Melalui kajian hubungan hukum antara perbuatan pemberian sanksi skorsing dengan
peraturan perundang-undangan,Kami tegaskan perbuatan skorsing terhadap peserta
didik bukan perbuatan pidana melainkan perbuatan yang bertujuan mengakkan aturan
Tata Tertib Sekolah yang melarang melukai orang lain,melakukan pembinaan terhadap
perserta didik yang bersangkutan maupun peserta didik yang lain untuk tidak
termotivasi melakukan peniruan perbuatan pidana,mencegah pengulangan pidana, ikut
membantu menjaga ketertiban umum serta adanya jaminan kepastian terlindunginya
hak-hak orang lain.
Dalam hukum ada 3 kriteria seseorang dikategorikan bersalah yaitu :
1. Sengaja
2. Lalai
3. Tidak ada alasan pemaaf

Apabila perbuatan penetapan sanksi skorsing bagi peserta didik dihubungkan dengan
kriteria bersalah maka seseorang yang sengaja menjalankan tugas demi tegaknya
aturan dalam lingkungan sekolah,terpeliharanya keamanan dan ketertiban dalam
masyarakat,lulusan SMA 3 Jakarta yang diharapkan berakhlak mulia maka perbuatan
yang dimaksud tidak memenuhi kriteria bersalah sehingga Ia masuk pada kriteria ada
alasan pemaaf oleh Undang-Undang sehingga kepadanya tidak patut dikenakan
hukuman pidana, ini adalah pengecualian seperti yang diatur pada KUHP pasal 49.

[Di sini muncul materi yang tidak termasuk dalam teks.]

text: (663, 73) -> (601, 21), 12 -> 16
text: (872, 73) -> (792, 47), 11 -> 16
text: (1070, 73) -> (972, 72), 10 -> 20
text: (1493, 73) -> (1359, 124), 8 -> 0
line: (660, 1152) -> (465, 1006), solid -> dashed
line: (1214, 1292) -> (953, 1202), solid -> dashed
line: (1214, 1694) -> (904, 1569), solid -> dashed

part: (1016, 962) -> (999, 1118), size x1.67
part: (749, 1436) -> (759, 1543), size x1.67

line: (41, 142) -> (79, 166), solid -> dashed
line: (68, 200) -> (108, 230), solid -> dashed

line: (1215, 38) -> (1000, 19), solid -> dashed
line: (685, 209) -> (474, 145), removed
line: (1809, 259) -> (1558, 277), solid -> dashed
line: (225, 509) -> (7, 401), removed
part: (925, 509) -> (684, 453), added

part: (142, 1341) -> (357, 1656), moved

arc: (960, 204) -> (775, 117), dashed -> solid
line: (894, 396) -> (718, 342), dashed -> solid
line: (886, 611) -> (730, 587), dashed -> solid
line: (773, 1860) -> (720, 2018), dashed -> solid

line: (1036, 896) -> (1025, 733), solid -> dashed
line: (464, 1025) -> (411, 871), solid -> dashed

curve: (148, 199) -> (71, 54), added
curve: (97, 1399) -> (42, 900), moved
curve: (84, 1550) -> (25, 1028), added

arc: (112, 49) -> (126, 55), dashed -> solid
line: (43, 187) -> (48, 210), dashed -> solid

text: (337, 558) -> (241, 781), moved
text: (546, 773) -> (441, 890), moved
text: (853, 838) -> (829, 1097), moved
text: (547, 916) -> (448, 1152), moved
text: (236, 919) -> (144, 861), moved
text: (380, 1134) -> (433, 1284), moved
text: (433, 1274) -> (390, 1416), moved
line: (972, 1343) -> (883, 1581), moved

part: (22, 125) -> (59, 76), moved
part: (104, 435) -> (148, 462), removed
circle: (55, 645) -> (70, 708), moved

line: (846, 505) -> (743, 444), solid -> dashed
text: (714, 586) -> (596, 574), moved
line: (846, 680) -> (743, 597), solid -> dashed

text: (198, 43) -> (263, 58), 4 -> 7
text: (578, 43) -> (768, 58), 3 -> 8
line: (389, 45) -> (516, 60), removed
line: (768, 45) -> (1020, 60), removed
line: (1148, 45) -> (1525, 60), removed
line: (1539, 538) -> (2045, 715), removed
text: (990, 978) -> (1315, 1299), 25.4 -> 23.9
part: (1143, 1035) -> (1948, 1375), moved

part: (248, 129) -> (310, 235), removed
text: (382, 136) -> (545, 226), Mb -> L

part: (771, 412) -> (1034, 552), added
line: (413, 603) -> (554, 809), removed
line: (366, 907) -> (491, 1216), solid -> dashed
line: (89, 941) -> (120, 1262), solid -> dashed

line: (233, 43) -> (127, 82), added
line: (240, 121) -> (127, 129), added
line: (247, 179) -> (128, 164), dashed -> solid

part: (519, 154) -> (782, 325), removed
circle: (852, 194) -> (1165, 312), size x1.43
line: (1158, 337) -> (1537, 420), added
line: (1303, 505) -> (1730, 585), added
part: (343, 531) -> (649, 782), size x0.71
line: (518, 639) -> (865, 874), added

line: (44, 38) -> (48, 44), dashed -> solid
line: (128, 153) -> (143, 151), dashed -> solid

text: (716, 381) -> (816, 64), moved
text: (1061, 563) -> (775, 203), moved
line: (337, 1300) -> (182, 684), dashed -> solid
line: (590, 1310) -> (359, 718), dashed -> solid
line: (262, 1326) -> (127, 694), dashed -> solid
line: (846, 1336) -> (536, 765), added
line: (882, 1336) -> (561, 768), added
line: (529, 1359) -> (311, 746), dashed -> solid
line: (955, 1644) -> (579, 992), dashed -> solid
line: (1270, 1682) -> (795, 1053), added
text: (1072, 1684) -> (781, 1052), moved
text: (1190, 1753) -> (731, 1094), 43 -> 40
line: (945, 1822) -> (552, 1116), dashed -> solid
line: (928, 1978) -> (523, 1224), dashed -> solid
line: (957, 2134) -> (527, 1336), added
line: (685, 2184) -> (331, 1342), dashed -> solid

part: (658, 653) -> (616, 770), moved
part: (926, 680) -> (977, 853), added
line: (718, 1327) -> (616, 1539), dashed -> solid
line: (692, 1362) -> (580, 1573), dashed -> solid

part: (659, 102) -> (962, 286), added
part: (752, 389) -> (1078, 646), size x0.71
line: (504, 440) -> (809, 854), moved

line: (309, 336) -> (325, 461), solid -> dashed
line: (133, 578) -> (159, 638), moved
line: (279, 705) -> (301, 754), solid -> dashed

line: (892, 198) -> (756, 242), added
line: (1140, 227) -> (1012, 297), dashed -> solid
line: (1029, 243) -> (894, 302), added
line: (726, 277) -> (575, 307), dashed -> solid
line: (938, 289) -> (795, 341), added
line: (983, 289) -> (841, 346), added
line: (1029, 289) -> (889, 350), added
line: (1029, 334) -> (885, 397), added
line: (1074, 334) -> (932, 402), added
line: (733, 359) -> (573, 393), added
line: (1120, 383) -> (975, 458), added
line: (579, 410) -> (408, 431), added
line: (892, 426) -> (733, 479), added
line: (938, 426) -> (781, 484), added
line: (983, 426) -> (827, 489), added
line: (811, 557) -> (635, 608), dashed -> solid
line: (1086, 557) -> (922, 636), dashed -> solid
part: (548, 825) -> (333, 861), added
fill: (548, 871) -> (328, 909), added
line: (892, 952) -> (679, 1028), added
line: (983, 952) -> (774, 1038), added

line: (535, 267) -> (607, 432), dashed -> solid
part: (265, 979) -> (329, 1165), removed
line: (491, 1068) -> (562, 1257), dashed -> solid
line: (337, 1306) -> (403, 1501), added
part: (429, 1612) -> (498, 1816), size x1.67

Dengan tidak terpenuhi dan tidak terbuktinya perbuatan pidana yang dilaporkan maka
Kami FSGI dan LBH Jakarta akan mempertimbangkan mengajukan gugatan balik
secara pidana kepada pelapor dengan dugaan pencemaran nama baik dan memfitnah
sebagaimana yang diatur pada KUHP pasal 210,211.
Berdasarkan kajian hukum yang Kami uraikan di atas dan dari sumber informasi yang
berhasil dihimpun dapat disimpulkan :
1. Perbuatan Dewan Pendidik SMA 3 Jakarta dan Kepala Sekolah yang menjalankan
keputusan rapat Dewan Pendidik memberi sanksi skorsing bukan perbuatan pidana
yang melanggar HAM,justru bertujuan menegakkan HAM,UNDANG-
UNDANG,Peraturan Tata Tertib Sekolah
2. Peraturan Tata Tertib Sekolah bertujuan melindungi hak dan kepentingan umum di atas
kepentingan pribadi atau golongan ( PP No 53 Tahun 2010 )
3. Kepala SMA 3 Jakarta Retno Listyarti yang berlatar belakang aktivis
pendidikan,Sekjen FSGI,bagi guru Indonesia yang tergabung dalam FSGI Ia adalah
pejuang pendidikan,penegak peraturan pendidikan,identik dengan pahlawan dan atas
jasanya layak diberi hadiah bukan dipenjara
4. Laporan Polisi dugaan diskriminasi anak melalui sanksi skorsing tidak dapat diteruskan
sampai proses Pengadilan karena ada benturan kepentingan hukum pribadi dan
kepentingan umum.Perbuatan menegakkan aturan Tata Tertib Sekolah tidak dapat
dituntut secara pidana karena sanksi yang diberikan oleh Kepala Sekolah nyata
melindungi kepentingan hukum pidana yang mengutamakan perlindungan terhadap
kepentingan umum
5. Belum ada Yuriprudensi Kepala Sekolah,Dewan Pendidik yang memberi sanksi
skorsing siswa yang melanggar aturan sekolah, dipidana.